This part of the project aims to compare the exponential distribution and the central limit theorem. The comparisons are between mean, variance and distribution (is this distribution near to normal?).
First we will load the needed libraries to make the comparisons:
# load all needed libraries
library(ggplot2, quietly = TRUE)
library(knitr, quietly = TRUE)
Creating 40 random exponential distribution values for 1000 simulations. The instructions give the lambda = 0.2:
# set the seed to make the work reproducible
set.seed(1010)
# set the variables as the instructions tell
simulations <- 1000
n <- 40
lambda <- 0.2
# create the exponential distribution simulation
simu <- data.frame(matrix(rexp(simulations * n, rate = lambda), simulations, n))
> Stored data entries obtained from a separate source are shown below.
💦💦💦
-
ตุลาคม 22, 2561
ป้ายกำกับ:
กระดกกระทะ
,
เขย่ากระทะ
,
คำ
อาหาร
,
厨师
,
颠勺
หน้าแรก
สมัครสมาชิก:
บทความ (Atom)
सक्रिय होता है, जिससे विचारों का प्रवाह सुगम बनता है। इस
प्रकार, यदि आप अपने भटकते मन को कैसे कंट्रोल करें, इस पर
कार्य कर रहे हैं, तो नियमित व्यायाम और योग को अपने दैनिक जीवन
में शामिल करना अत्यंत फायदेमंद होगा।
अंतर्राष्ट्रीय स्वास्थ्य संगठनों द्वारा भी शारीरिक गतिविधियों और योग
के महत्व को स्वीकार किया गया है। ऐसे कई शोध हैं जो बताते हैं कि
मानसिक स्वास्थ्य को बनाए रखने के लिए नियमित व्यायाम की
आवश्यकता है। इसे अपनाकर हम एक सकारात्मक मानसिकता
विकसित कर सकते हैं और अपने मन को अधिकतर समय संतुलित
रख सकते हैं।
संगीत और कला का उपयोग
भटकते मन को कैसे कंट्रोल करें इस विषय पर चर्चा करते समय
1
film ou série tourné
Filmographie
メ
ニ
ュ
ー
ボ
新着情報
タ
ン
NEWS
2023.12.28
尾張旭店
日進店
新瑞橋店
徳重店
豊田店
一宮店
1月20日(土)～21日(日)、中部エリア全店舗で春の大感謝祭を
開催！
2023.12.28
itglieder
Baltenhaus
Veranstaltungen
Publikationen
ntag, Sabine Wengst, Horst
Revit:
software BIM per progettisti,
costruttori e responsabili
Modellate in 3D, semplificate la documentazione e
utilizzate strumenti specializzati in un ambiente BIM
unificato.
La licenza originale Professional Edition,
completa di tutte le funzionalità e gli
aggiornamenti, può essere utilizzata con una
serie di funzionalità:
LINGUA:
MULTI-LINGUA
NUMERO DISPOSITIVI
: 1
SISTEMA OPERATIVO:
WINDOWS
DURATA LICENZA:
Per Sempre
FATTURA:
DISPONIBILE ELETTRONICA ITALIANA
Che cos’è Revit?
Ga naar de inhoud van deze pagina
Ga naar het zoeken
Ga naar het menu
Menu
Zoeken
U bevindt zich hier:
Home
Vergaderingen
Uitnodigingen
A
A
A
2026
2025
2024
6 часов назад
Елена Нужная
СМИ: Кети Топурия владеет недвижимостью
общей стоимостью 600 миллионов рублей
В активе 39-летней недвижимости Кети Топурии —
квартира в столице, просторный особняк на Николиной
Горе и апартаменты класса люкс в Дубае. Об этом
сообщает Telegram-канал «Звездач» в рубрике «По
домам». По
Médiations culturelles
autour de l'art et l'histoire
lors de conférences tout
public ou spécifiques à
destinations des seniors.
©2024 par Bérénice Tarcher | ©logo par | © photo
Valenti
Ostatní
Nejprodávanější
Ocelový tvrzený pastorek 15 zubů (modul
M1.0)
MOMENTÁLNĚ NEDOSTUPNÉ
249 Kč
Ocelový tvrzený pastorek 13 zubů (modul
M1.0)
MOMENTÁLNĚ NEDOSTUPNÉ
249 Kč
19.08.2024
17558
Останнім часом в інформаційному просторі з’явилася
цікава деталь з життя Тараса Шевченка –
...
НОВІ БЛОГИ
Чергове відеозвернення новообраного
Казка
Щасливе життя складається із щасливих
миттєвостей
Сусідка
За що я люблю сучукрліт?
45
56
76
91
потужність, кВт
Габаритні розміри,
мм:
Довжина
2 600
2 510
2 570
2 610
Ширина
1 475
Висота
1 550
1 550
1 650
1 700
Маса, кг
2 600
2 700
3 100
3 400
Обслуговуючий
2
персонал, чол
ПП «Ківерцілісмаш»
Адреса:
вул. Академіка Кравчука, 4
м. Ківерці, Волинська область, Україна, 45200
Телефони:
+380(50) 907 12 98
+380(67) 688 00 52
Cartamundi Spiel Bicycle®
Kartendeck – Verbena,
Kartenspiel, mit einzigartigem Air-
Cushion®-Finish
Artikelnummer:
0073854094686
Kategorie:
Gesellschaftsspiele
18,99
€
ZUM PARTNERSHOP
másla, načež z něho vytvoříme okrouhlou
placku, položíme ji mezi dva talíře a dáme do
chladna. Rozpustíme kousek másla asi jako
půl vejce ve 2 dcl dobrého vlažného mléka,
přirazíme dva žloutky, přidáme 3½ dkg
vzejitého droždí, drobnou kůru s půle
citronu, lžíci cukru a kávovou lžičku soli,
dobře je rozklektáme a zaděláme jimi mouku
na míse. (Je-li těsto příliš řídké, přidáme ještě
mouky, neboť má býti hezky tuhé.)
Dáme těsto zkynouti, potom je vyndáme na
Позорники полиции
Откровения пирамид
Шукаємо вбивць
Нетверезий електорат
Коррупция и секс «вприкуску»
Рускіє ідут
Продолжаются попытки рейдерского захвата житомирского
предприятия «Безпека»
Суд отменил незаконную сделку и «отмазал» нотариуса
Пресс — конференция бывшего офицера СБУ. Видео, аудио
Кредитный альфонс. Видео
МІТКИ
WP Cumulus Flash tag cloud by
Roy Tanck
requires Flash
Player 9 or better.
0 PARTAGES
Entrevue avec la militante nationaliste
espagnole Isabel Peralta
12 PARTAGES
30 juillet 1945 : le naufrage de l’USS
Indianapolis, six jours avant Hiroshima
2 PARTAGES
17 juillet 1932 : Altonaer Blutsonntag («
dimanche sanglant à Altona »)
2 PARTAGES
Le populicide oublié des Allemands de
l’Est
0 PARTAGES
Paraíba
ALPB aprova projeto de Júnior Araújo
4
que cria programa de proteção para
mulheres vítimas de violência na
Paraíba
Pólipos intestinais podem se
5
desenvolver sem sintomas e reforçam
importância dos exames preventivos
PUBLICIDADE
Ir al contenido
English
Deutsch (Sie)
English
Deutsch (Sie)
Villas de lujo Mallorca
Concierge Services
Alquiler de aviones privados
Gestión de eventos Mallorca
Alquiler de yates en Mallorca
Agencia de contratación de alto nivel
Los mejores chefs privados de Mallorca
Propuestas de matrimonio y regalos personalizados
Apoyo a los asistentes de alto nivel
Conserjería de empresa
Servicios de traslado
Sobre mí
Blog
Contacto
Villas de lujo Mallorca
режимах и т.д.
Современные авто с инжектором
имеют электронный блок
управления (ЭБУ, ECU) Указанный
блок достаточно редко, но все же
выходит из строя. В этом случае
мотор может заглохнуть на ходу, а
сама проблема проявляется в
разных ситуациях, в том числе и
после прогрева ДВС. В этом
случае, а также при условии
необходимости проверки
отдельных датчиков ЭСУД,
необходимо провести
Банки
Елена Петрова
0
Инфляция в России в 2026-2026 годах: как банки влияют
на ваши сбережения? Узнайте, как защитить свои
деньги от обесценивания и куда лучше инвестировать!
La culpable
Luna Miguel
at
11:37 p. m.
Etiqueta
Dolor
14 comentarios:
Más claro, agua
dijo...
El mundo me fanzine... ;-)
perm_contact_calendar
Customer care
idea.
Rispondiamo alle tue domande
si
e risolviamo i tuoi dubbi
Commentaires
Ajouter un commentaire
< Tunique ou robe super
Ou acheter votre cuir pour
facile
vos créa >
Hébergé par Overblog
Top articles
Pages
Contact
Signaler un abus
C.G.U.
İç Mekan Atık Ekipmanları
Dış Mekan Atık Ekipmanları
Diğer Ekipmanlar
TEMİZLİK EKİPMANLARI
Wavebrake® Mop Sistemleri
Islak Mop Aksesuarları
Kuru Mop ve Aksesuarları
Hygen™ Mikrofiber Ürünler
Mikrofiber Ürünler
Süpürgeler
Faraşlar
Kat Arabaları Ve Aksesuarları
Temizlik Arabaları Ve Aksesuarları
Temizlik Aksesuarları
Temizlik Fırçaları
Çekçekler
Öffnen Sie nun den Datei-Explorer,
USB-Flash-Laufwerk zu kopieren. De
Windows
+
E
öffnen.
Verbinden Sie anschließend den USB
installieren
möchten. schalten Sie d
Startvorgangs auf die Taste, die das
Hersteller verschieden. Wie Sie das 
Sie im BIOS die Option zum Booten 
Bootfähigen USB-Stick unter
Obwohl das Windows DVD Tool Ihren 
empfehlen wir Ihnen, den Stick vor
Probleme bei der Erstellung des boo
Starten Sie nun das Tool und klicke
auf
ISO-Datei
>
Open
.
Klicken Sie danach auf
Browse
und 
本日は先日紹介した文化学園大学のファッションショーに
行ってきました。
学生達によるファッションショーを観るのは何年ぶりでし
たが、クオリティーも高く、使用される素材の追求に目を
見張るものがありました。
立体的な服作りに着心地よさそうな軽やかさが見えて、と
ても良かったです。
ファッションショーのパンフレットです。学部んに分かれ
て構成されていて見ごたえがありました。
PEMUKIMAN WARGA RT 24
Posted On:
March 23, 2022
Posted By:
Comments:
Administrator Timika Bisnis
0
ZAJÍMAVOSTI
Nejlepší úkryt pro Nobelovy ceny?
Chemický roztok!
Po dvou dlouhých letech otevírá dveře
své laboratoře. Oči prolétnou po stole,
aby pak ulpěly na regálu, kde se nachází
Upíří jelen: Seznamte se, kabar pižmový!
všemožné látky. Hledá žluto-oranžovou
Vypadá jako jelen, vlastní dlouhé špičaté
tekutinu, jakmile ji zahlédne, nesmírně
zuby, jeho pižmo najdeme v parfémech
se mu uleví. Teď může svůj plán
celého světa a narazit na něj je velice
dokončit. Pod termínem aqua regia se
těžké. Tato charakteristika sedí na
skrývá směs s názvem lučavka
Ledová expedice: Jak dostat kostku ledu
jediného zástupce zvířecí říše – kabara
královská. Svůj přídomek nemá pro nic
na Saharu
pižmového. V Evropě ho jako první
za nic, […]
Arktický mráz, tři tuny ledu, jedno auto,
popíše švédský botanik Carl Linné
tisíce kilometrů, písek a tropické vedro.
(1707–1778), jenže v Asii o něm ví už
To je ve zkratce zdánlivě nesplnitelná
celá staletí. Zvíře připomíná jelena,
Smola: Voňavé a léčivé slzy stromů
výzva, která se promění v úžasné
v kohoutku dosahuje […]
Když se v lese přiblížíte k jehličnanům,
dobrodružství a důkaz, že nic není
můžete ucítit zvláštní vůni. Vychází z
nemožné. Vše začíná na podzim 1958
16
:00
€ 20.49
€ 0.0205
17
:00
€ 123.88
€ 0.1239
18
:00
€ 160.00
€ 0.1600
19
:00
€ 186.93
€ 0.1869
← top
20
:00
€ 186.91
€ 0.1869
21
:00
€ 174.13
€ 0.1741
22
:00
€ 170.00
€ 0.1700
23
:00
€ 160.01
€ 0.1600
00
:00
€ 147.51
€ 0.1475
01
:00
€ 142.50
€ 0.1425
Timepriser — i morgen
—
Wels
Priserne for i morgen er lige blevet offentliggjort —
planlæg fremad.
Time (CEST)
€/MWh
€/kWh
means <- apply(simu, 1, mean)
# create a histogram to show the results of the simulation
hist(means, main = "Exponential Distribution Histogram",
xlab = "Means", ylab = "Count", col = "gray",
xlim = c(2,9))
# Calculate the theorical mean and variance and the simulation mean and variance
theorical_mean <- round(1 / lambda, 3)
theorical_sd <- round((1/lambda)/sqrt(n), 3)
theorical_variance <- round(theorical_sd ^ 2, 3)
simu_mean <- round(mean(means), 3)
simu_sd <- round(sd(means), 3)
simu_variance <- round(var(means), 3)
After the simulation we can compare:
The theorical mean is : 5 The simulation mean is: 5.025
The theorical standard deviation is : 0.791 The simulation standard deviation is: 0.773
The theorical variance is : 0.626 The simulation variance is: 0.597
As we can see, all the values are pretty close to each other, concluding that the central limit theorem is valid.
# Make a plot to visually compare the differences:
hist(means, main = "Exponential Distribution Histogram (Theorical x Simulation Means)", xlab = "Means", ylab = "Count", col = "gray", xlim = c(2,9))
abline(v = theorical_mean, lwd = 2, col = "red")
abline(v = simu_mean, lwd = 2, col = "blue")
legend("topright", legend = c("Theorical Mean","Simulation Mean"),
col = c("red","blue"), lty = c(1,1))
Now we can compare the normal distribution to the exponential distribution:
set.seed(1010)
# Make the histogram with probabilities
hist(means, main = "Exponential Distribution Histogram Probabilities",
xlab = "Means", ylab = "Probabilities", col = "gray", prob = TRUE,
ylim = c(0.0, 0.55))
lines(density(means), col = "blue")
# Create 1000 normal random values and plot the line
normal_values <- rnorm(n = 1000, sd = simu_sd, mean = simu_mean)
lines(density(normal_values), col = "red")
legend("topright", legend = c("Exponential Distribution", "Normal Distribution"),
col = c("blue","red"), lty=c(1,1))
As we can see, the exponential distribution is pretty close to the normal distribution.